Nutrition Classification In Toddlers at UPTD Puskesmas Tigaraksa Using A Comparison of Support Vector Machine (SVM) and K-Nearest Neighbor (KNN) Methods
DOI:
https://doi.org/10.59141/jrssem.v2i09.415Keywords:
Toddler Nutrition; Data Mining; Classification; Support Vector Machine and K-Nearest Neightbour methods; WEKA Tools.Abstract
Toddler are a group of people who are vulnerable to nutritional problems. If the incidence of malnutrition is not addressed, it will have a negative impact on children under five, malnutrition is a condition experienced by a person due to a lackof nutritional intake of the amount of nutrients consumedis below. Health centers are required to improve and organize helath services as well as possible therefore researchers conduct research at the UPTD Tigaraksa Health Center by doing comparison of classification results on toddler nutritional data using the Support Vector Machine and K-Nearest Neighbor methods using WEKA Tools.
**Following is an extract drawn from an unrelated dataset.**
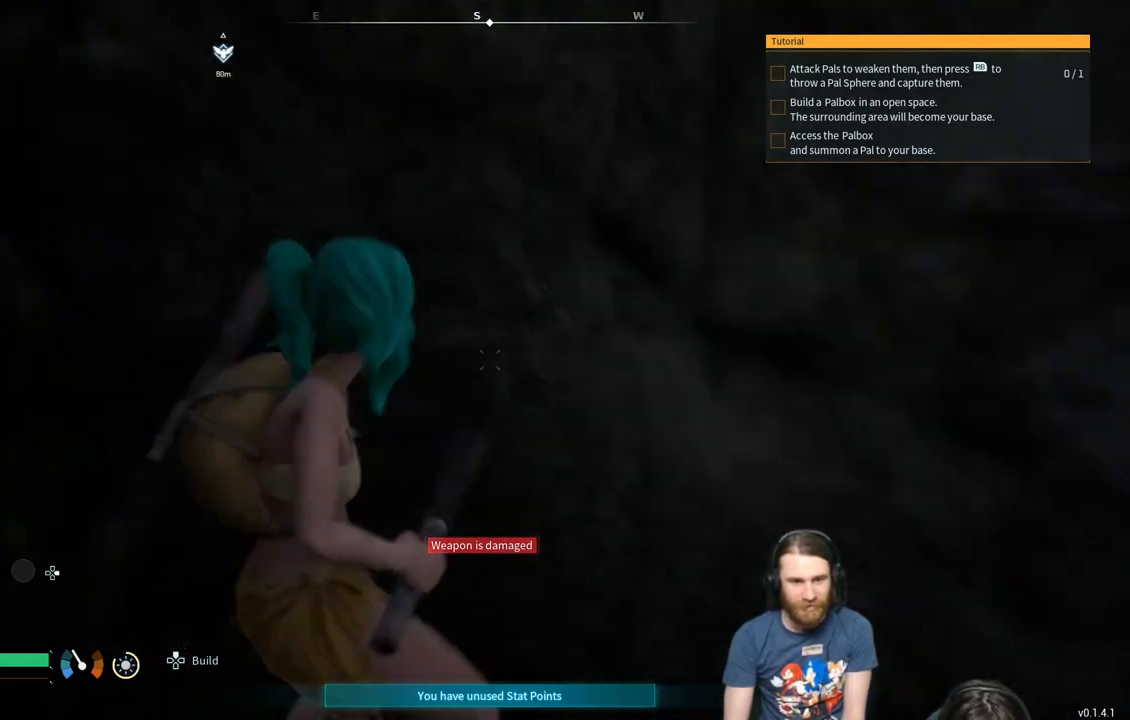
{"buttons": [], "left_stick": "up", "right_stick": "left", "events": [[150, "left_stick", "up"], [150, "right_stick", "center"], [383, "right_stick", "left"]]}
Based on the result of a comparison between the Support Vector Machine and K-Nearest Negihbor methods using WEKA Tools by carrying out 5 (five) stages of testing namely : Use Training Set, 4 Cross-Validation, 8 Cross-Validation, 50% Percentage Split dan 80% Percentage Split, the results show that the Support Vector Machine method Kernel Radial Basis Function (RBF) is an average accuracy value of 100% higher than the K-Nearest Neighbor Euclidean Distnace algorithm with an average accuracy of 93%.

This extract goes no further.